BEGIN Material shown

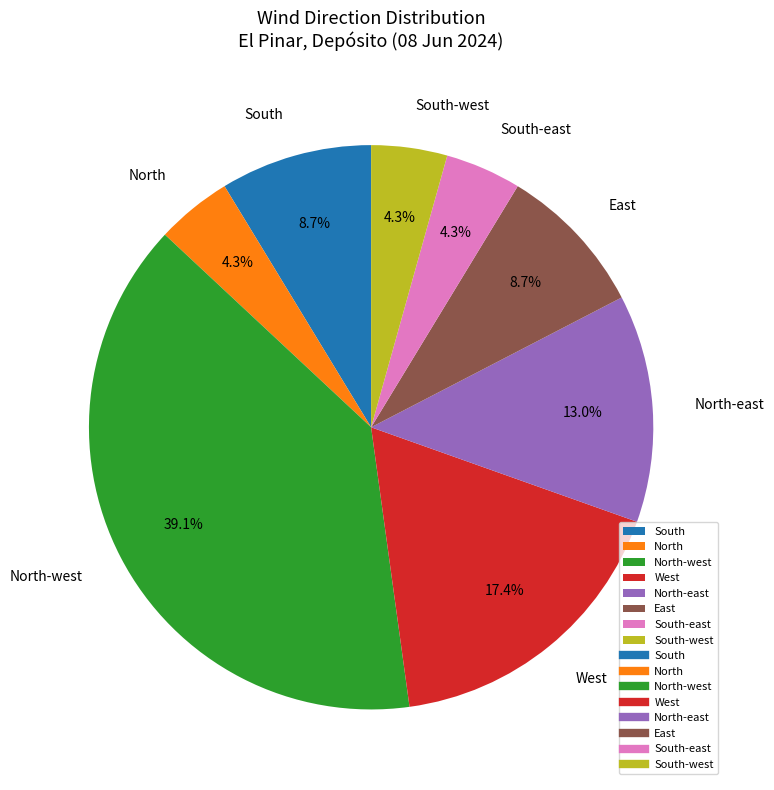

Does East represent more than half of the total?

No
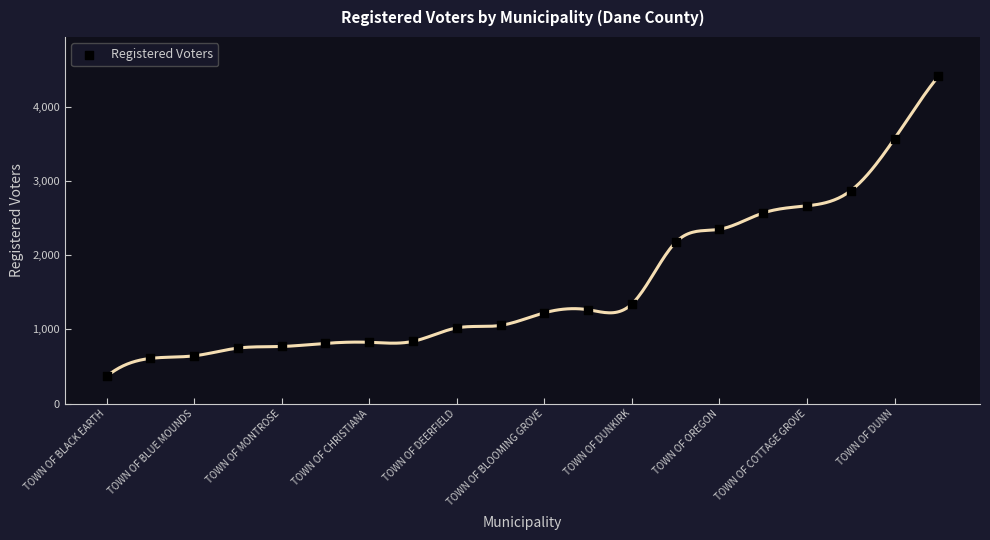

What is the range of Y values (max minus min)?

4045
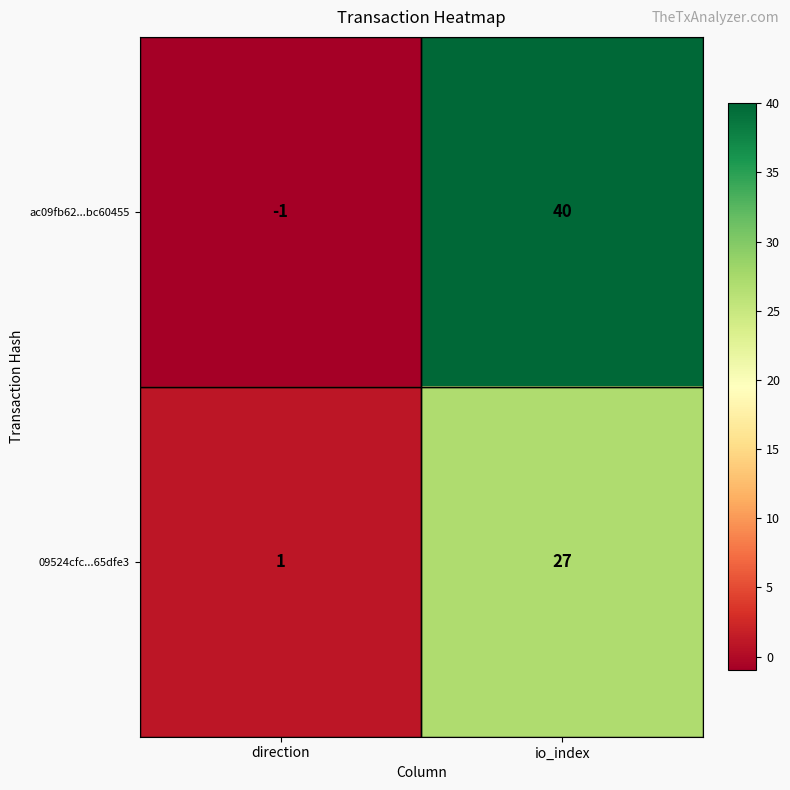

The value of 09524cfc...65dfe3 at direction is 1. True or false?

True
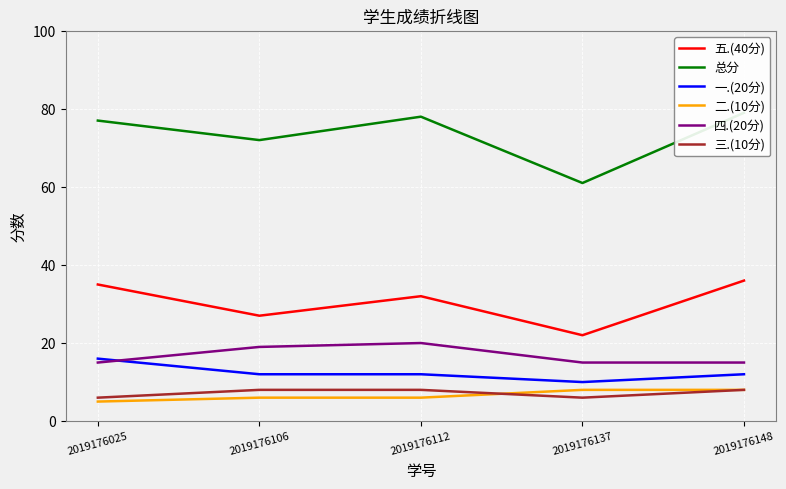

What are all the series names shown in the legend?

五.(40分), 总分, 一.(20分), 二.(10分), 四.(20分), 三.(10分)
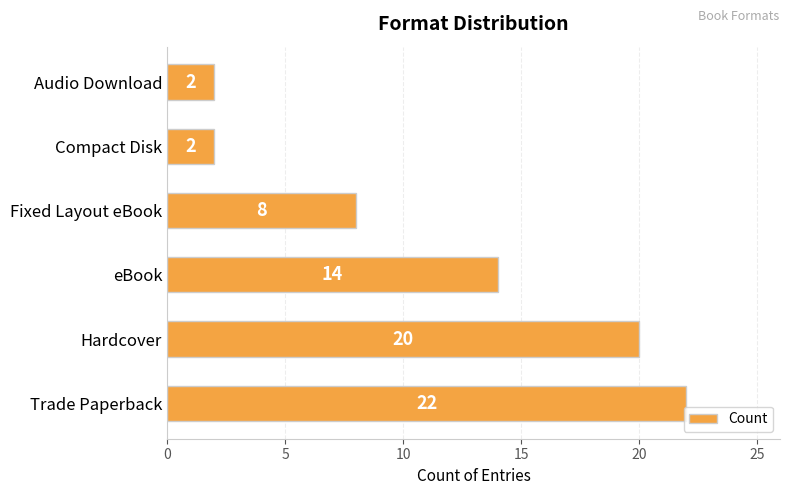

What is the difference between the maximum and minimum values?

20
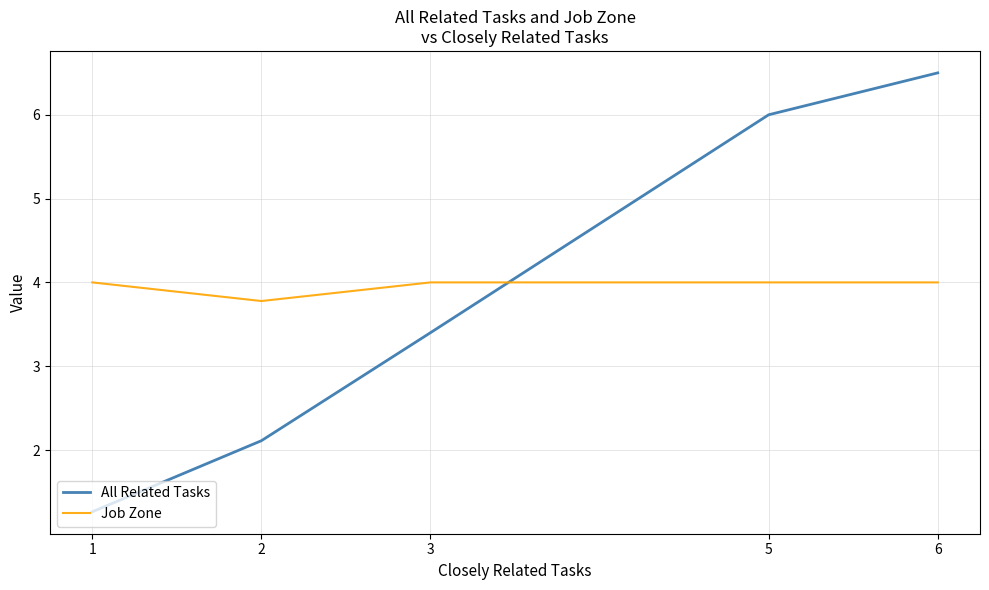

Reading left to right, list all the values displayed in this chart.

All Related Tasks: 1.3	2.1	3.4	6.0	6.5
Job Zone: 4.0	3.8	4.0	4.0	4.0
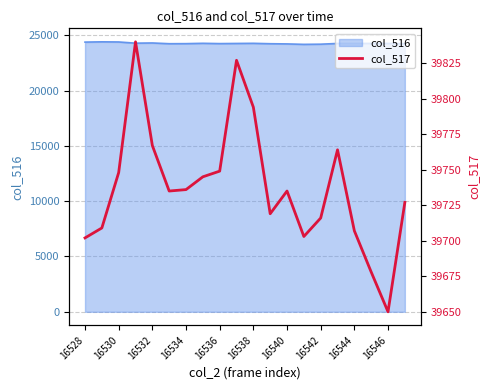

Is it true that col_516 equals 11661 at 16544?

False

END Material shown

Copy out all of the data above word for word, leaving out the pictures.

Written response
Does East represent more than half of the total?

No

What is the range of Y values (max minus min)?

4045

The value of 09524cfc...65dfe3 at direction is 1. True or false?

True

What are all the series names shown in the legend?

五.(40分), 总分, 一.(20分), 二.(10分), 四.(20分), 三.(10分)

What is the difference between the maximum and minimum values?

20

Reading left to right, list all the values displayed in this chart.

All Related Tasks: 1.3	2.1	3.4	6.0	6.5
Job Zone: 4.0	3.8	4.0	4.0	4.0

Is it true that col_516 equals 11661 at 16544?

False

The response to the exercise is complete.